Leo Ohai is now 89 years old and still sharp of mind. In his day, he was a very well-known commercial fisherman on Kaua‘i. Leo says it was in 1940 or 1941 when he saw a seal on Kaua‘i for the first time, at Makahuena Point on the South Shore. He saw seals at other places around Kaua‘i, but only a few in those early years. He says other people saw those seals too, but “They all gone now.” Before he saw seals on Kaua‘i, he saw them on his many fishing trips moving over time from French Frigate Shoals to Nihoa to Lehua Rock.
So there were monk seals on this island more than 70 years ago, but they were so few as to be practically invisible. Those who did see seals in those days are all gone, except for Leo Ohai. And that is why people living now say monk seals were never here before. But they were.

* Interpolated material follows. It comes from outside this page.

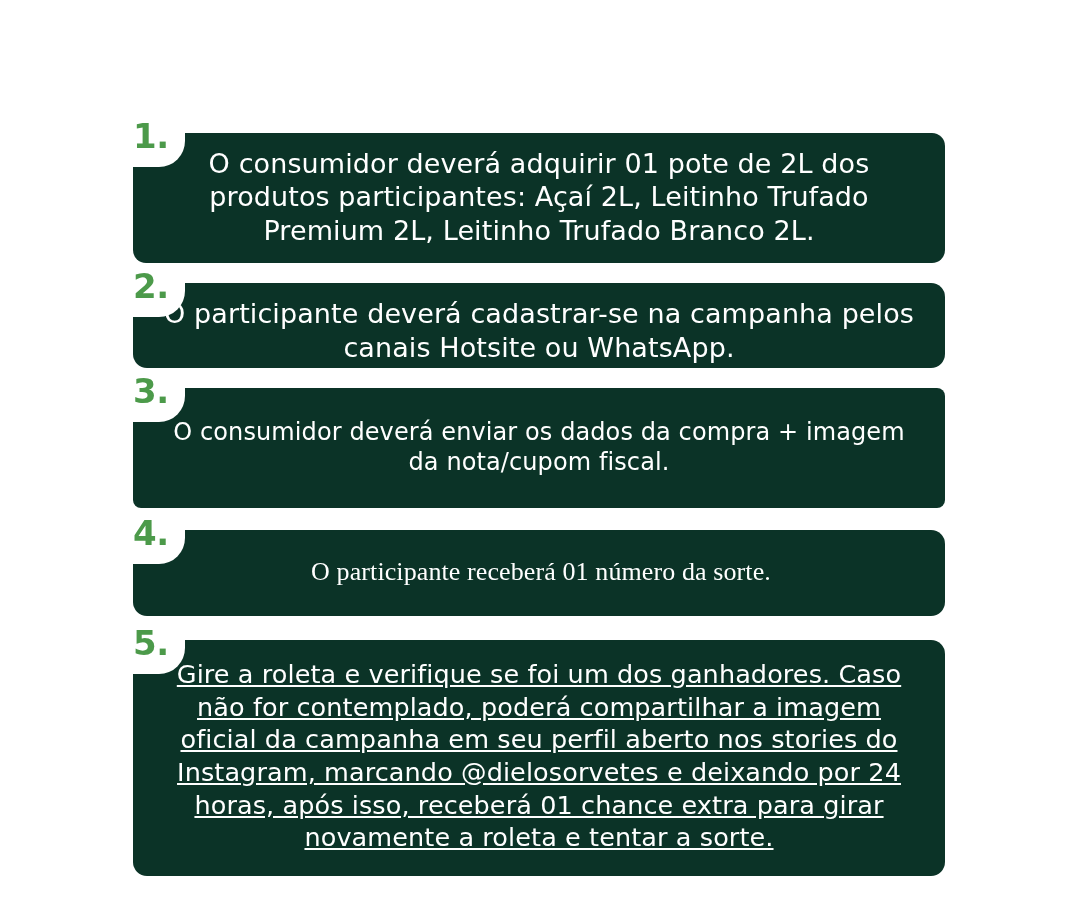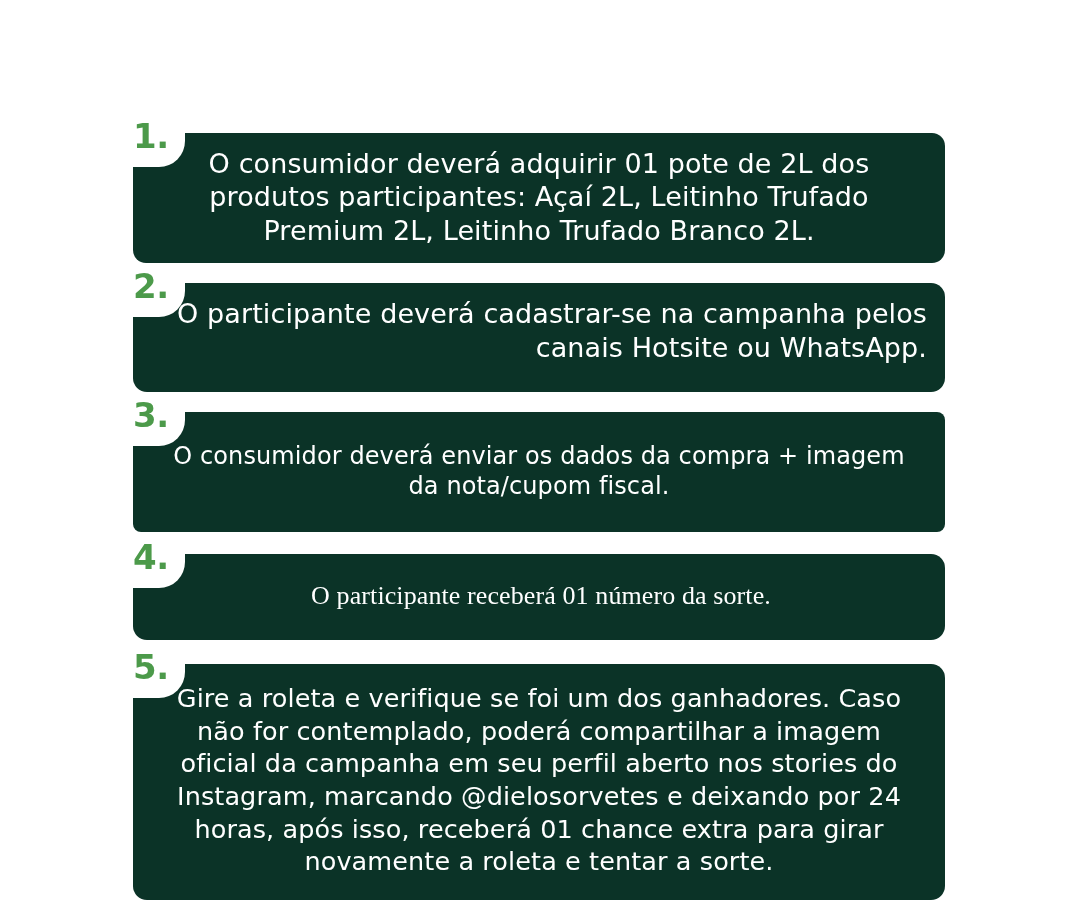"O participante deverá cadastrar-se na" .step-2 .step-box { padding: 14px 18px 28px 18px -> 14px 18px 4px 18px; text-align: right -> none }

But why are monk seals not mentioned in the Kumu Lipo and other sources of oral history? Haunani-Kay Trask, retired professor of Hawaiian Studies at University of Hawai‘i, once wrote an essay on the monk seal for the book “Intimate Nature: the Bond Between Women and Animals” (1998). Trask theorized that the seals left these main islands upon the arrival of the first Polynesian settlers because they were shy, not having seen humans before. Within a few generations, all memory of the seals could have been lost. Ching, in his book, had asimilar theory. Supporting this idea is the discovery of monk seal bones buried at the Lapakahi archeological site on the Big Island. The site was first settled about 600 years ago.
Carlos Andrade, director of the Kamakakuokalani Center for Hawaiian Studies at UH-Manoa, and a Kaua‘i boy, says Hawaiian history is recorded not only in oral tradition. In an email, he writes: “Place names in Hawai’i do encode much information about all aspects of life in the many centuries prior to written history. One such place is Ka Lae o Ka ‘Ilio, or as it more currently known, Ka Ilio Point, located in Ha‘ena. ‘Ilio,’ though more commonly defined as ‘dog,’ can also be a reference to ilio hele i ka uaua (dog running in the rough seas), the Hawaiian name for the monk seal.”
Monk seals are ancient. Their DNA, scientists say, has not changed in 10 million years, making them older than all other seals, sea lions and walruses left on Earth. Currently, there are about 1,100 of the Hawaiian monk seals left, and the numbers are dropping about 4 to 5 percent per year. They are critically endangered. My wife and I, as well as other volunteers and coordinators, are doing all we can to save them. I’d like them to be around for our grandchildren’s grandchildren.
Whether people like the monk seals or not does not matter. What does matter is that they be respected, for they are part of the Circle of Life, just like us. They are one of God’s children, just like us.
Leo Ohai’s son, Nephi Ohai, runs probably the largest commercial fishing operation in Hawai‘i. Nephi says: “Seals have a place here. They belong here and should be protected.” Respected Hawaiian studies kumu Sabra Kauka, says, simply: “Monk seals are ancient creatures, they have every right to live here.”
What do you say?
• Lloyd Miyashiro is a lifetime Eastside resident and retired Kapa’a High School teacher.